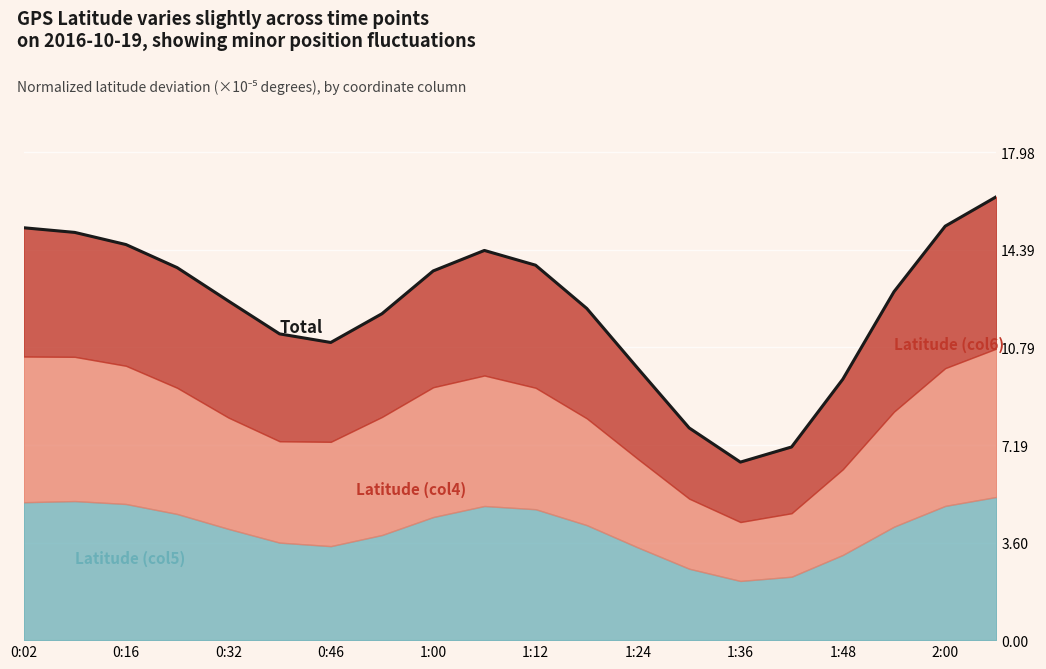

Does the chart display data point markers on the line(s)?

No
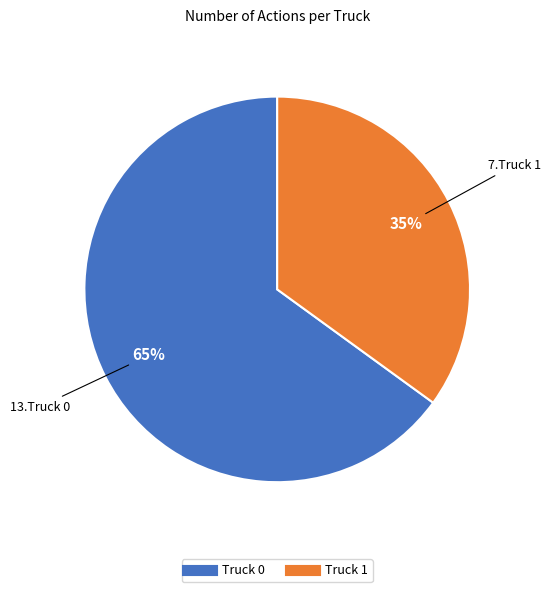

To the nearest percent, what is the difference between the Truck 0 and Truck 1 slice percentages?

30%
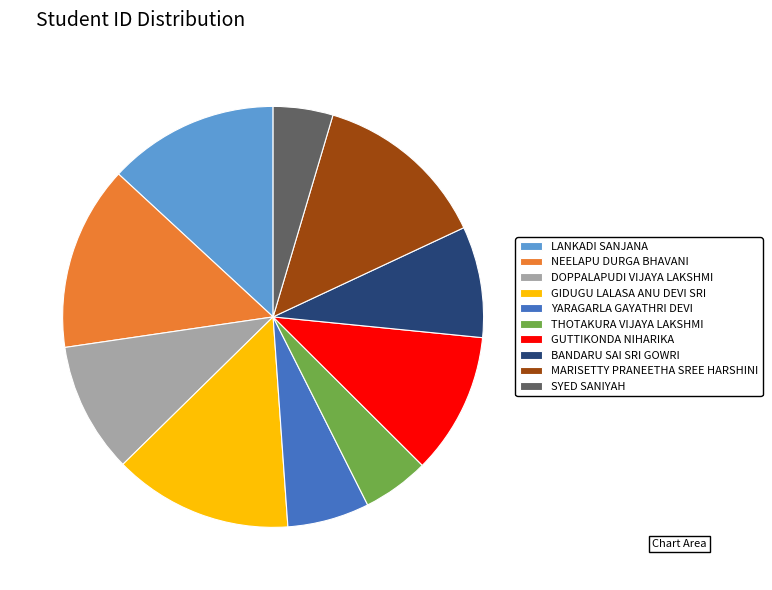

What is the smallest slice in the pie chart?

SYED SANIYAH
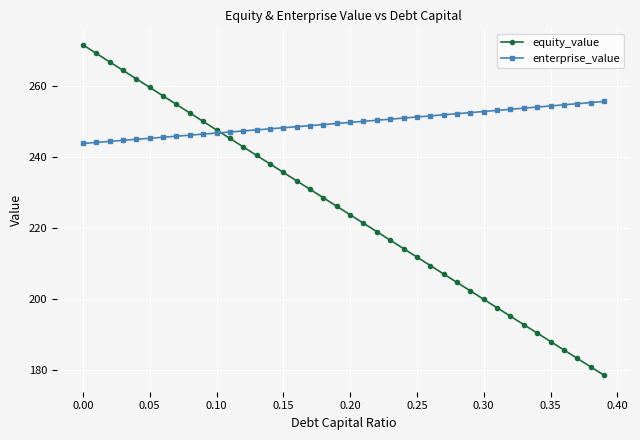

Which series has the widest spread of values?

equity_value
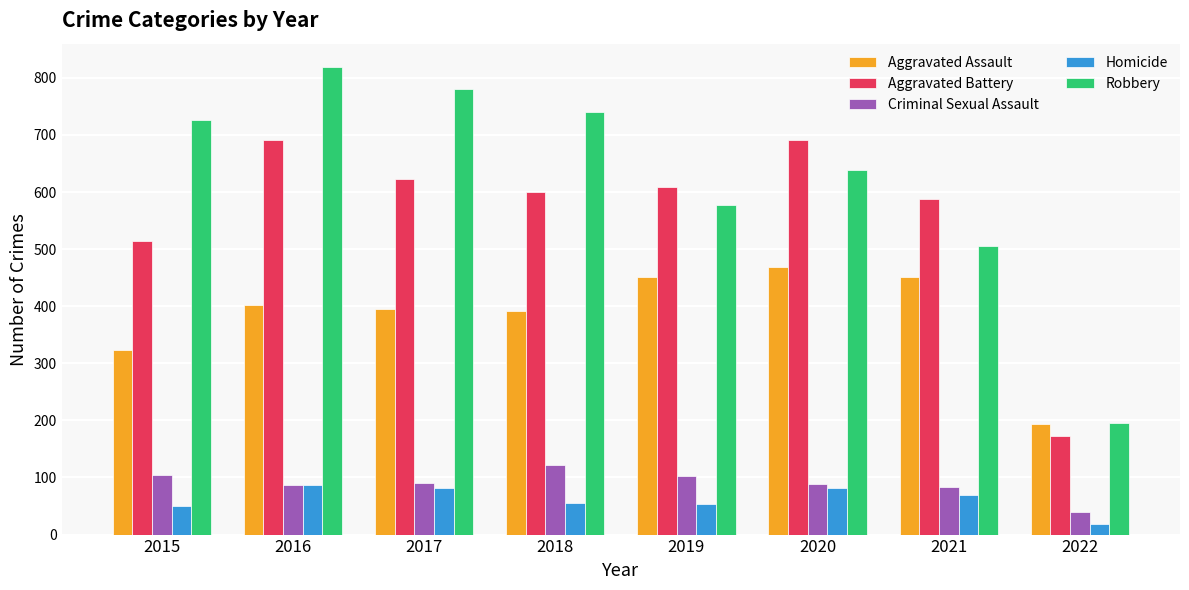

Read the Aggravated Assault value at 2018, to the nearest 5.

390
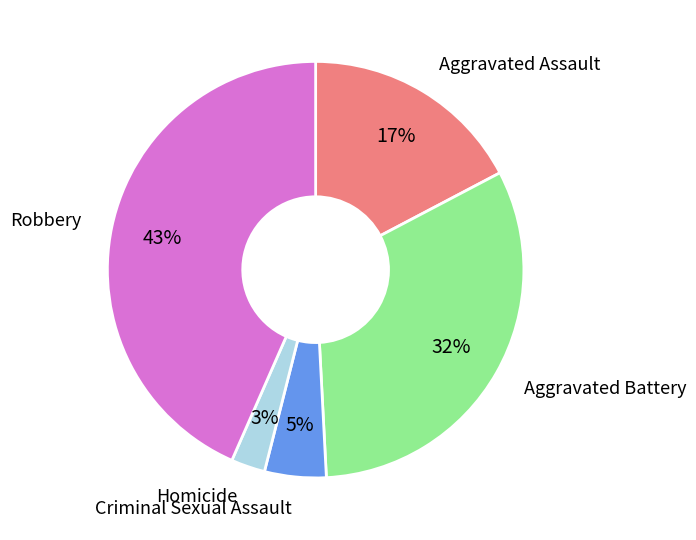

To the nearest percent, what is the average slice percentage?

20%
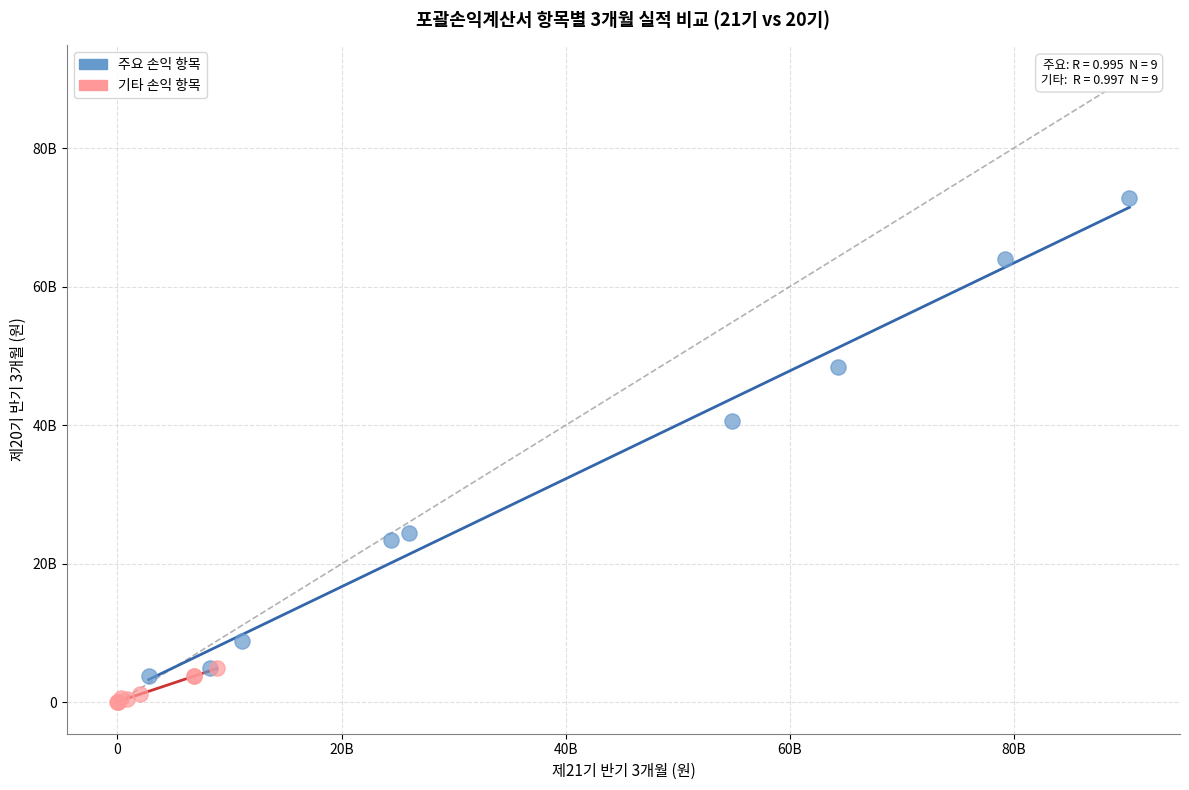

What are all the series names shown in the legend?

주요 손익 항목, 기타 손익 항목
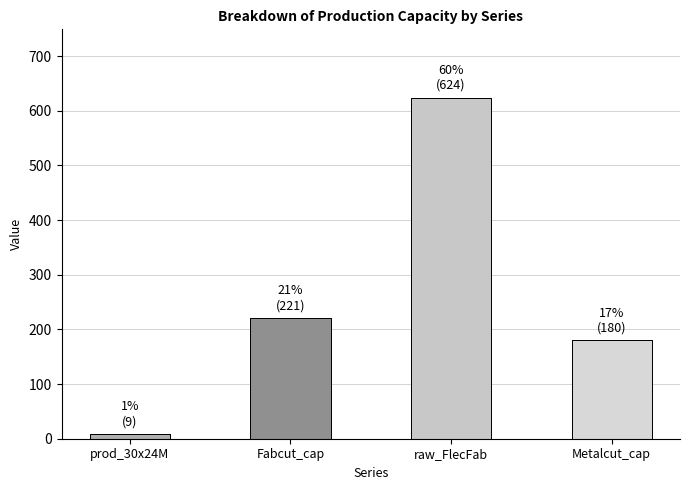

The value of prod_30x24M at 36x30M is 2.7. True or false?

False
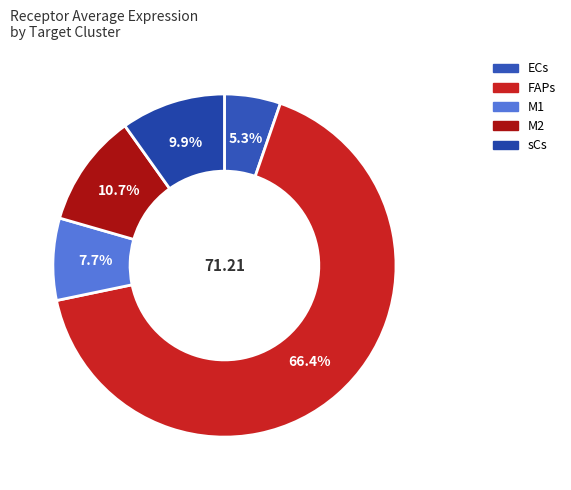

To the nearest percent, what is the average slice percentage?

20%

Task instructions: Return all of the entries above word for word, leaving out the pictures.

Solution to the exercise:
Does the chart display data point markers on the line(s)?

No

To the nearest percent, what is the difference between the Truck 0 and Truck 1 slice percentages?

30%

What is the smallest slice in the pie chart?

SYED SANIYAH

Which series has the widest spread of values?

equity_value

Read the Aggravated Assault value at 2018, to the nearest 5.

390

To the nearest percent, what is the average slice percentage?

20%

What are all the series names shown in the legend?

주요 손익 항목, 기타 손익 항목

The value of prod_30x24M at 36x30M is 2.7. True or false?

False

To the nearest percent, what is the average slice percentage?

20%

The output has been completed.